Start of TEXT

# [SOLVED] Prototype game lag



## DarkWingZ (Jul 16, 2009)

Hi,
i have a lag problem with prototype, my Hp laptop specifications r
processor:Inter core2duo 2.53 6M cache t9400
Ram:4g
windows:vista 32-bit
graphics card:Nvidia geforce 9600m gt 512 mb dedicated 
total available graphics 1.7g
The game lags really bad with lowest settings, i have a cooler pad and when running the game , the laptop doesnt heat up (dont know if that have anything to do with my problem =D)
thx
Pls help,


----------



## RockmasteR (Aug 10, 2007)

*Re: Prototype game lag*

Hello and welcome to TSF

please follow this step:



> A possible fix but my not be the problem in question. Go to the device manager and Disable all HID devices that you dont use.

End of TEXT
Start of EXCERPTED RECORDS

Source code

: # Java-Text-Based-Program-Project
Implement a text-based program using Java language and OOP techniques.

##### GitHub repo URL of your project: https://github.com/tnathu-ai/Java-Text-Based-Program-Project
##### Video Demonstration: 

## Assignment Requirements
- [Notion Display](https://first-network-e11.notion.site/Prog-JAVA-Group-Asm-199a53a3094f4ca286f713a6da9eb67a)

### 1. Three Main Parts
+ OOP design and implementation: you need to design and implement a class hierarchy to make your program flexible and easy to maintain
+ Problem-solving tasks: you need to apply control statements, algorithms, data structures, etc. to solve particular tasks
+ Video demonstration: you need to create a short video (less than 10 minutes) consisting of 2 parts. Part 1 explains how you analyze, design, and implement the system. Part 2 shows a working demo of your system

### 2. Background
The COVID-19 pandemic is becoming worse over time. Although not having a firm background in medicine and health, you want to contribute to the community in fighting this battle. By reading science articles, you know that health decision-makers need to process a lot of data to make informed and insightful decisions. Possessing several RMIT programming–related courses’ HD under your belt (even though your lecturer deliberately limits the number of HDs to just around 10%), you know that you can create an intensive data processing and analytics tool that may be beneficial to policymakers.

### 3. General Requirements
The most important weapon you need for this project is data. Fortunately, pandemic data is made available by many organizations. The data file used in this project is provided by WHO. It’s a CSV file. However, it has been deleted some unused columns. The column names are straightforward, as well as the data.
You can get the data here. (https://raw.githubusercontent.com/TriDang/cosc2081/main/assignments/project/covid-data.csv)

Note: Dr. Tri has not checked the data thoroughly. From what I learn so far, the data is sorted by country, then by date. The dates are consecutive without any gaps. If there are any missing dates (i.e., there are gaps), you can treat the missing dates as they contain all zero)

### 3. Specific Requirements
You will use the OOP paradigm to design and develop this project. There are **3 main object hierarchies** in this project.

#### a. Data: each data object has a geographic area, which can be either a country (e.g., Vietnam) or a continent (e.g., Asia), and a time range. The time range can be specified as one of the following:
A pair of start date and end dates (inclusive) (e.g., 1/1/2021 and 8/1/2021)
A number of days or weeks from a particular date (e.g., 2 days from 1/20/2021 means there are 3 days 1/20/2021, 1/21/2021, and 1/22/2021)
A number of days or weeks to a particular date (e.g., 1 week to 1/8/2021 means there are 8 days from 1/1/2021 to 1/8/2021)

End of EXCERPTED RECORDS

- _TO DO_
1. Reproduce the forum thread about Prototype game lag from "## RockmasteR (Aug" to "you dont use.".
2. Carry the forum thread about Prototype game lag on past its final line.

- _RESULTS OF THE EXERCISE_
1.
## RockmasteR (Aug 10, 2007)

*Re: Prototype game lag*

Hello and welcome to TSF

please follow this step:



> A possible fix but my not be the problem in question. Go to the device manager and Disable all HID devices that you dont use.

2.
> It seems Prototype calls these devices for a valid input signal. It will wait for the input device to respond or timeout which can cause quite a load on the CPU.
> 
> You may find at least 20 HID devices due to Prototype creating them in an effort to detect controllers/ controller inputs.


----------



## DarkWingZ (Jul 16, 2009)

*Re: Prototype game lag*

WOW thx man, i can play now on high graphic without any lag at all =D
thx again


----------



## Lord Sirian (Jan 14, 2007)

*Re: Prototype game lag*

Glad to hear your problem is fixed, mark the thread as solved.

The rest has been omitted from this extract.